Exercise data |

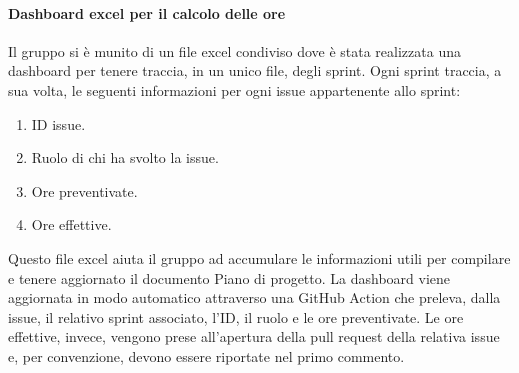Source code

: \paragraph{Dashboard excel per il calcolo delle ore}
Il gruppo si è munito di un file excel condiviso dove è stata realizzata una dashboard per tenere traccia, in un unico file, degli sprint. Ogni sprint traccia, a sua volta, le seguenti informazioni per ogni issue appartenente allo sprint:
\begin{enumerate}
    \item ID issue.
    \item Ruolo di chi ha svolto la issue.
    \item Ore preventivate.
    \item Ore effettive.
\end{enumerate}
Questo file excel aiuta il gruppo ad accumulare le informazioni utili per compilare e tenere aggiornato il documento Piano di progetto.
La dashboard viene aggiornata in modo automatico attraverso una GitHub Action che preleva, dalla issue, il relativo sprint associato, l’ID,
 il ruolo e le ore preventivate. Le ore effettive, invece, vengono prese all'apertura della pull request della relativa issue e, per convenzione, devono essere riportate nel primo commento.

Task statement | Retype each entry exactly as it appears, excluding any image.

Response |
Source code

: \paragraph{Dashboard excel per il calcolo delle ore}
Il gruppo si è munito di un file excel condiviso dove è stata realizzata una dashboard per tenere traccia, in un unico file, degli sprint. Ogni sprint traccia, a sua volta, le seguenti informazioni per ogni issue appartenente allo sprint:
\begin{enumerate}
    \item ID issue.
    \item Ruolo di chi ha svolto la issue.
    \item Ore preventivate.
    \item Ore effettive.
\end{enumerate}
Questo file excel aiuta il gruppo ad accumulare le informazioni utili per compilare e tenere aggiornato il documento Piano di progetto.
La dashboard viene aggiornata in modo automatico attraverso una GitHub Action che preleva, dalla issue, il relativo sprint associato, l’ID,
 il ruolo e le ore preventivate. Le ore effettive, invece, vengono prese all'apertura della pull request della relativa issue e, per convenzione, devono essere riportate nel primo commento.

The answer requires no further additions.